Selected text
________________
Just like any other ML task, we should start our work by preprocessing the data. To start let's use gensim's text processing tools to define a function. Consider that this function is created for this specific dataset. For example, it doesn't clean html tags, URLs,... since we know that they won't be present in our data. As you can see I commented out the stem_text function since we later use SpaCy to Lemmatize the text. (More on Lemmatization :
[Lemmatization Approaches with Examples in Python](https://www.machinelearningplus.com/nlp/lemmatization-examples-python/) )

In [None]:
def text_preproc(text: str):
    """Performs pre-processing steps on the given string.
    
    Pre-processing is done using methods from gensim module.
    Methods are hard-coded in the function.
    
    Args:
        text: A string
    
    Returns:
        A list with tokenized and Pre-processed tokens of the given string.
    """

    my_filter = [
        lambda x: x.lower(),
        gm.strip_punctuation,
        gm.strip_multiple_whitespaces,
        gm.strip_numeric,
        gm.remove_stopwords,
        gm.strip_short,
        gm.strip_tags,
        #gm.stem_text
    ]
    return preprocess_string(text, filters=my_filter)

In [None]:
# grabbing the column which contains the text
text_column = 'spoken_words'
data = df[text_column]

# passing texts to the function we defined above
training_set_raw = []
for d in tqdm_notebook(data, desc='Pre-Processing: Cleaning'):
    training_set_raw.append((text_preproc(d)))

# initialize spacy 'en' model
nlp = spacy.load('en', disable=['parser', 'ner'])

# creating sentences from tokens
training_sentence = [' '.join(d) for d in training_set_raw]

# lmmatizing sentences
training_set_0 = []
for ts in tqdm_notebook(training_sentence, desc='Pre-Processing: Lemmatizing'):
    doc = nlp(ts)
    lemm = [token.lemma_ for token in doc]
    if len(lemm) is not 0:
        training_set_0.append(lemm)
        
# removing duplicated data
training_set = []
for l in tqdm_notebook(training_set_0, desc='Pre-Processing: Deduplicating'):
    if l not in training_set:
        training_set.append(l)

In [None]:
# let's see the result of our pre-processing for the first 5 sentences
for i,j in zip(data[:5], training_set[:5]):
    print(f"-{i}\n-{' '.join(j)}")
    print('-'*40)

### N-Grams

In this particular case we want to embed words using their neighbours, the words are frequently appear (or doesn't appear) close to them. Imagine that you want to calculate the occurrence probability of a set of three words : 
$$P(w_{1},w_{2},w_{3})$$
We can write it in this way:
$$P(w_{1},w_{2},w_{3}) = P(w_{1})P(w_{2}\mid w_{1})P(w_{3}\mid w_{1} w_{2})$$

The general form of this formula is named Chain Rule:

$$P(w_{1},w_{2},w_{3},...,w_{n}) = P(w_{1})P(w_{2}\mid w_{1})...P(w_{n}\mid w_{1}...w_{n-1})$$

$$or$$

$$P(w_{1}w_{2}...w_{i} )=\prod  P(w_{i}\mid w_{1} w_{2}...w_{i-1})$$

_if you're interested in this topic take a look at [this video](https://www.youtube.com/watch?v=dkUtavsPqNA
)_

Ok, let's calculate the bigrams for our sentences. To do so we use Phrases class from Gensim library. According to its documentation Phrases automatically detect common phrases – multi-word expressions / word n-grams – from a stream of sentences.
________________
Data under study
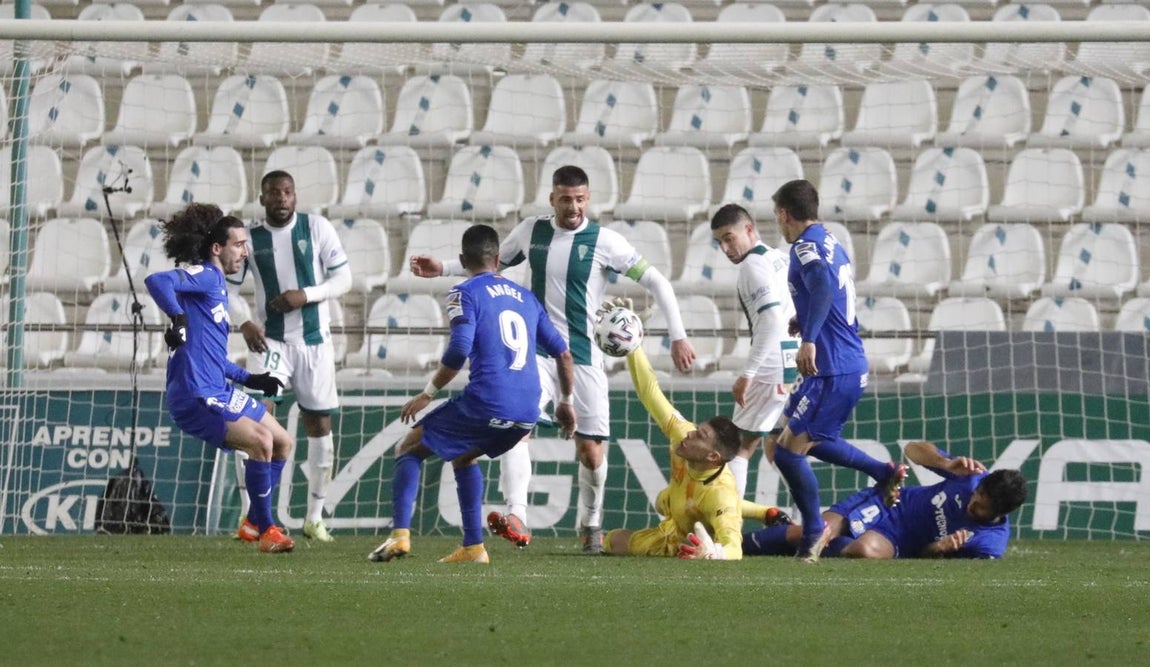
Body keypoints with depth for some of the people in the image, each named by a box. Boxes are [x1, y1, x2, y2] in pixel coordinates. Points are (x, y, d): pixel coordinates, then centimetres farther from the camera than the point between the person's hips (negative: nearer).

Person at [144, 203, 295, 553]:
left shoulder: (217, 284, 22)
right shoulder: (204, 275, -7)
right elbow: (156, 281, -28)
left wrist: (249, 378, 27)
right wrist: (178, 317, -35)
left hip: (217, 391, 11)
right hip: (195, 395, -11)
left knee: (283, 442, 17)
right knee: (260, 441, -24)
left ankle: (254, 523, 26)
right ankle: (266, 532, -14)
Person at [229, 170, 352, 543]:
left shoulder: (317, 228, -4)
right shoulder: (250, 238, -3)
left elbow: (343, 279, -4)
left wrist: (305, 295, -20)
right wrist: (244, 323, -18)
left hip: (314, 341, 1)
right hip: (270, 340, -1)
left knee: (320, 427, 7)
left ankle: (315, 518, 21)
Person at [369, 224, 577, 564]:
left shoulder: (465, 293, 1)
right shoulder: (525, 296, 20)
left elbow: (459, 349, -14)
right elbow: (562, 353, 22)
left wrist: (428, 393, -4)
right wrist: (566, 403, 33)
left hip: (486, 403, -6)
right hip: (527, 415, 6)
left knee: (410, 449, 11)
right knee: (463, 456, 32)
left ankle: (400, 534, -6)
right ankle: (473, 546, 26)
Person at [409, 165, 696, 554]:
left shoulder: (604, 241, -6)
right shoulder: (531, 231, 5)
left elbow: (656, 282, -3)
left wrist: (678, 336, -8)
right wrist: (442, 269, 14)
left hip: (584, 358, -2)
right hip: (537, 352, 2)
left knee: (591, 452, 0)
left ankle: (591, 524, 25)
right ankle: (516, 518, -30)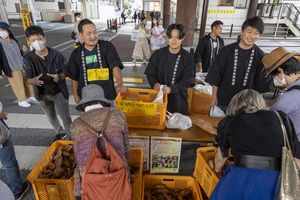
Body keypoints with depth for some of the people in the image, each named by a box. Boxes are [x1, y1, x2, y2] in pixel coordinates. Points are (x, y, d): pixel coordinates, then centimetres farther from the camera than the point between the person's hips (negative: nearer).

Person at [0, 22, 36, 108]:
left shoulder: (14, 41, 2)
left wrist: (23, 51, -6)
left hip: (23, 66, 6)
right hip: (13, 70, -5)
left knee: (27, 82, 16)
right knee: (18, 85, 5)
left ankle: (30, 97, 36)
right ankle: (21, 101, 23)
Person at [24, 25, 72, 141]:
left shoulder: (56, 55, -15)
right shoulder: (28, 59, -10)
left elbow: (65, 71, -7)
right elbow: (27, 77, -6)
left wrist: (59, 76, -31)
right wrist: (34, 80, -31)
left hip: (58, 92, -3)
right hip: (42, 95, 3)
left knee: (65, 117, 4)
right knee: (51, 117, 23)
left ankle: (70, 137, 28)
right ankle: (60, 133, 49)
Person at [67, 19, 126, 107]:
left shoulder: (107, 46, -2)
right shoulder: (76, 54, 6)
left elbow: (115, 66, -13)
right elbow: (74, 77, 12)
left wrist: (120, 84, -27)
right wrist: (76, 95, 8)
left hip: (107, 95, -2)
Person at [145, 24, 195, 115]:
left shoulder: (188, 58, -7)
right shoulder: (158, 54, -2)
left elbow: (187, 81, -10)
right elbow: (150, 73, 2)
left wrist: (171, 89, -25)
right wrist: (154, 84, -19)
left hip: (178, 99, -1)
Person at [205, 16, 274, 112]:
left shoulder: (260, 56, -2)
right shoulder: (227, 51, -6)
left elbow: (262, 84, 5)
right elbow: (216, 75, -3)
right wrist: (214, 97, -4)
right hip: (222, 102, -1)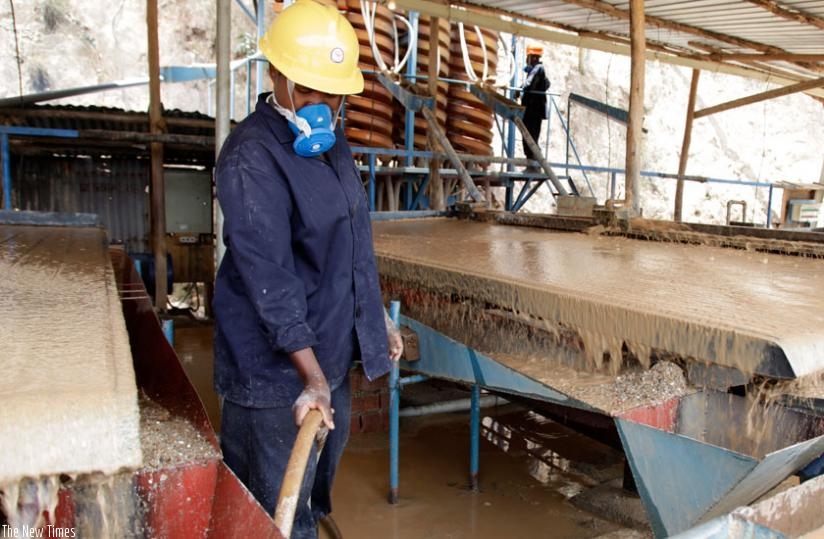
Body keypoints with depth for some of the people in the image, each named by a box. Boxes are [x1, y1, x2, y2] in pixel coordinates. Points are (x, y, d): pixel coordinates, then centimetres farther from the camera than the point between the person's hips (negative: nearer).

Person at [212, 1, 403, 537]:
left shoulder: (331, 140, 8)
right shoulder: (252, 158, -21)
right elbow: (268, 276, -26)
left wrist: (380, 318, 18)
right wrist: (311, 376, -28)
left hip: (330, 350, 9)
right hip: (276, 366, -8)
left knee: (319, 479, 26)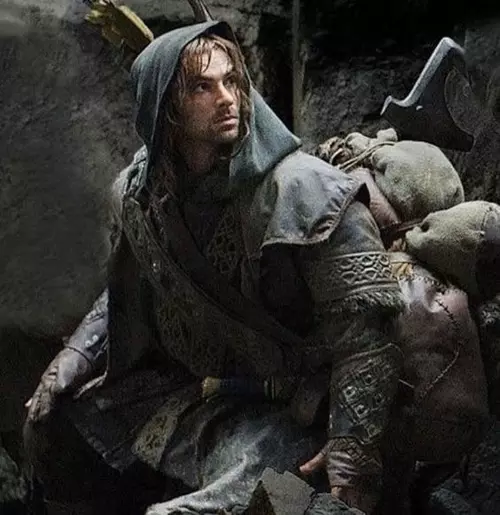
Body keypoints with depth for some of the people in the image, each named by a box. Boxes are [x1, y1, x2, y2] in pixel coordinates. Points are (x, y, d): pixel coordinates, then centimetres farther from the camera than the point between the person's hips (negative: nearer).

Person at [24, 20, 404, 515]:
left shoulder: (302, 190, -23)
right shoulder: (139, 192, -3)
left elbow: (366, 322, -24)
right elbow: (125, 296, 14)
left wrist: (351, 449, -29)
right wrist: (71, 361, 3)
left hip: (286, 406, -6)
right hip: (186, 387, 7)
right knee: (53, 425, 16)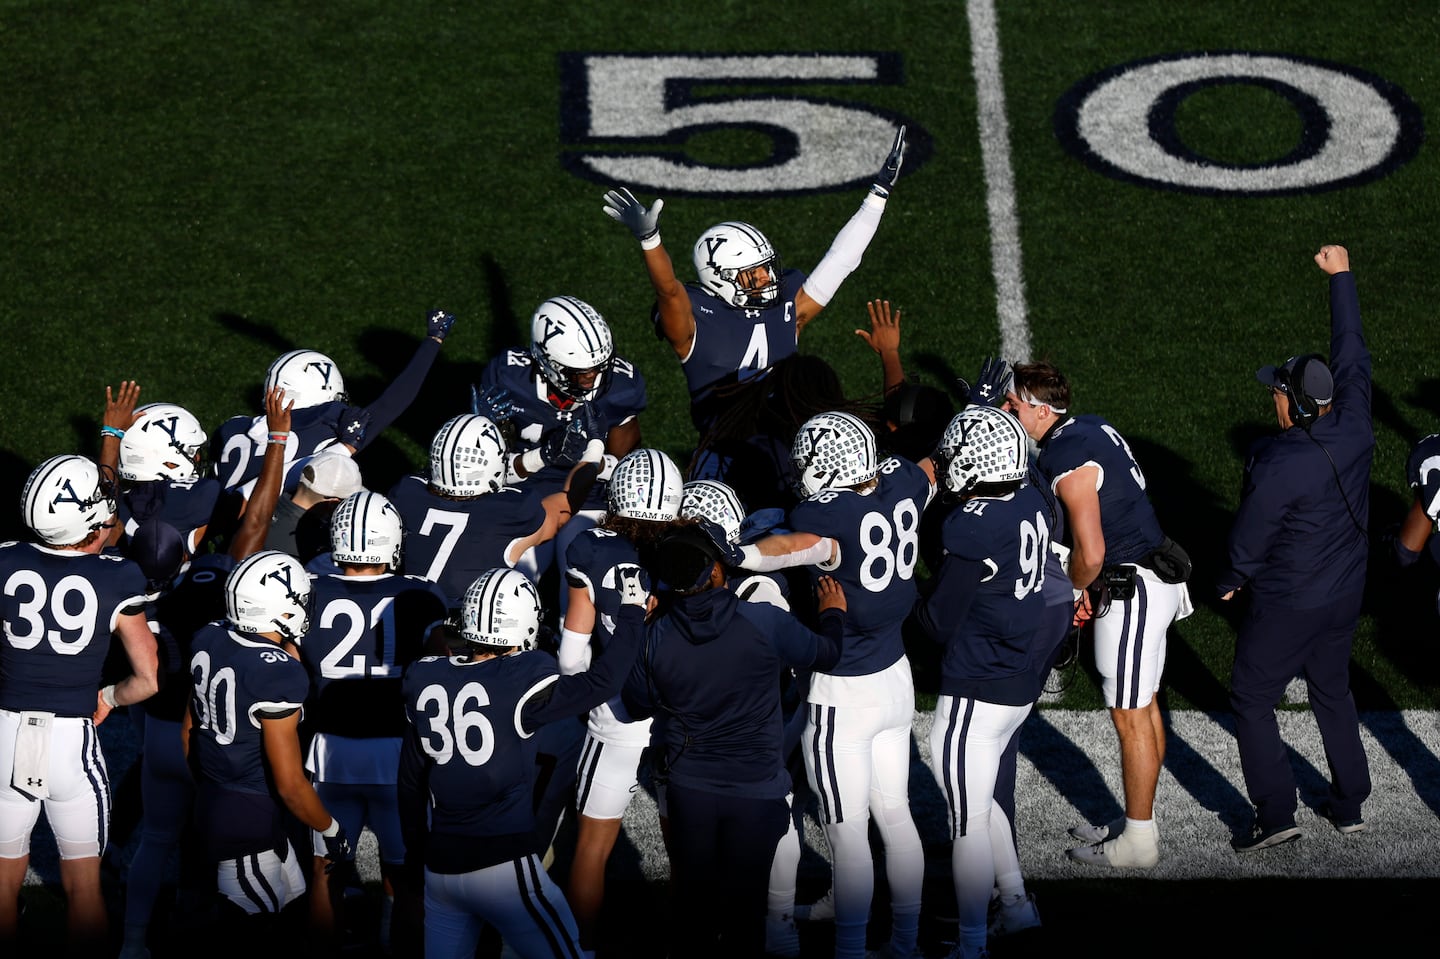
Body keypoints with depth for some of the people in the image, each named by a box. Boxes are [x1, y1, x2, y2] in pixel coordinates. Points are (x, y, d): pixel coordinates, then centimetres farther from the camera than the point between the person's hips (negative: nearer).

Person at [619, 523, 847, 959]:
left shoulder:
________________
Requirement A
Write out everything in the preprocessing walkthrough from "The general form" down to "stream of sentences.".
Requirement B
In the preprocessing walkthrough, list every gensim function in the my_filter list that is not commented out.
Requirement C
Proceed with the preprocessing walkthrough, starting after its last sentence.

Response box A
The general form of this formula is named Chain Rule:

$$P(w_{1},w_{2},w_{3},...,w_{n}) = P(w_{1})P(w_{2}\mid w_{1})...P(w_{n}\mid w_{1}...w_{n-1})$$

$$or$$

$$P(w_{1}w_{2}...w_{i} )=\prod  P(w_{i}\mid w_{1} w_{2}...w_{i-1})$$

_if you're interested in this topic take a look at [this video](https://www.youtube.com/watch?v=dkUtavsPqNA
)_

Ok, let's calculate the bigrams for our sentences. To do so we use Phrases class from Gensim library. According to its documentation Phrases automatically detect common phrases – multi-word expressions / word n-grams – from a stream of sentences.

Response box B
gm.strip_punctuation
gm.strip_multiple_whitespaces
gm.strip_numeric
gm.remove_stopwords
gm.strip_short
gm.strip_tags

Response box C
In [None]:
def create_ngrams(data: list, log: bool = True, n=2):
    """Creates ngrams(2-3) from the given list of tokenized and cleaned data.
    
    Args:
        data: a list of ([tokens], key) pairs.
        log: If True, it prints the status.
        
    Returns : 
        A Gensim Trigram object.
    """
    if log:
        print("Learning lexicon from files...")

    if log:
        print("Creating Bigrams...")
    ngrams = Phrases(data, min_count=30)
    
    if log:
        print("Bigrams are Ready.")
    if n ==3:
        if log:
            print("Creating Trigrams...")
        ngrams = Phrases(ngrams[data], min_count=10, threshold=2)
        if log:
            print("Trigrams are ready to use.")

    return ngrams

In [None]:
ngram = create_ngrams(training_set, n=2)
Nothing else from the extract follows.